The purpose was to connect the Harbor Town and Downtown communities with their greatest asset, the Mississippi River, and introduce new families to the school’s inclusive spirit. There’s no better example of this spirit than the Wacky Boat Race, in which contestants use huge sheets of cardboard and rolls of duct tape to construct watercraft that race on the school’s duck pond. Later, a flotilla of rubber duckies drift across the water, in a wet and squeaky raffle.
This year’s Regatta will be held on April 20th; parent-child pairs or experienced kids 12+ are welcome to race, and a limited supply of canoes and kayaks is available for rent. Fees for races, games, make-and-take art, and food sales also help raise scholarship money. All of these events are staffed by parents, teachers, and students, who collapse with their guests to enjoy live music in the amphitheater, overlooking the lagoon that inspired it all.
Snowden School CommUnity Festival • April 27
“If you’ve never set foot in your neighborhood school, you can’t make an informed decision,” said School Board member Chris Caldwell. That notion gave rise to CommUnity, a festival at Snowden School that entices families with games, a bouncy house, and a climbing wall, then serves up a dose of justified self-promotion.
The festival, which runs from 10 a.m. to 3 p.m. on Saturday, April 27th, features performances by the marching band, dance team, and taekwondo club. The principal braves a dunk tank, and the chess club takes on all comers. Food runs from burgers to a PTA-sponsored healthy-eating zone with vegetarian chili.
Neighborhood associations partner with churches and businesses to sponsor the event. With a budget of several thousand dollars, the PTA is able to fund a day of fun, while providing a crucial “first look at Snowden” for many who might not otherwise be aware of this gem in their midst.
Peabody Elementary’s Chili Cookoff
Recruitment isn’t necessarily the goal at Peabody Elementary’s Chili Cookoff, but community fellowship is the result. The February contest raises money for capital improvements and landscaping.

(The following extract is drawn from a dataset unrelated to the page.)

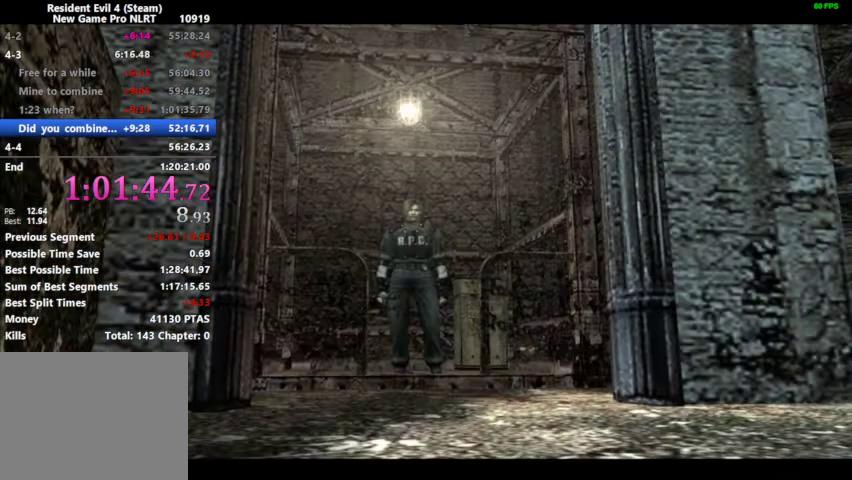
{"buttons": [], "right_stick": "center", "events": [[67, "SQUARE", "up"], [100, "SQUARE", "down"], [167, "SQUARE", "up"], [200, "DPAD_RIGHT", "up"], [200, "DPAD_UP", "up"]]}
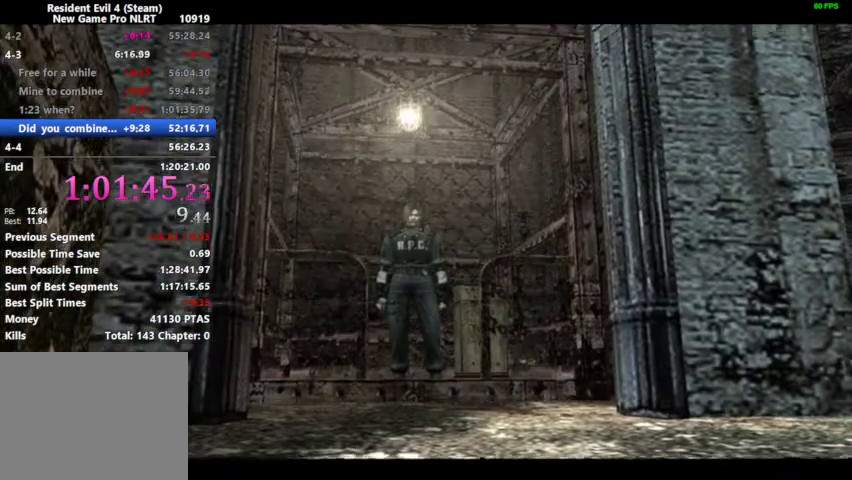
{"buttons": [], "right_stick": "center", "events": [[400, "R1", "down"], [500, "R1", "up"]]}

Neighborhood businesses donate supplies and gift cards for a silent auction. Parents recruit teams and set up. Organizer Josh Spickler says even neighbors who aren’t Peabody parents get into the act — like the man who lives across the street from the school and weeds flower beds (though he has no children at the school) and showed up with the winning Crock-Pot of elk chili.
This year, a judging panel included neighborhood luminaries like Rick Trotter, voice of the Grizzlies, Sweetgrass chef Ryan Trimm, Young Ave. Deli’s Tiger Bryant, and Chef Tony Geraci from Memphis City Schools. The money raised (approximately $3,200) by the event funds maintaining and improving school grounds and facilities, which benefits the neighborhood as well.
Dogwood Elementary’s Read to Feed program
A sense of the larger community — the world community — was in play at Shelby County’s Dogwood Elementary this fall. Jolie Williams, Dogwood’s assistant principal, clarified that Heifer International’s Read to Feed Program was not a fundraiser for the school. Instead, friends and family pledged around a dollar for each book a child logged. Said Williams, “Some of the sponsors got slammed when kids read 80 books or so!”
One first grader read a staggering 382 books, and even the most reluctant students participated enthusiastically.
By the end, Dogwood students from kindergarten through fifth grade had devoured 17,813 books and raised over $16,000 to fight hunger in communities around the world. Using Heifer’s lesson plans as a launching point, teachers wove lessons about kids and families around the world into the curriculum. And everyone learned how much they could accomplish for themselves and others when they worked together.
These schools are just a few examples of how the larger community can enfold the schools that educate our kids. It’s true: if we all show up and do our homework, everyone wins.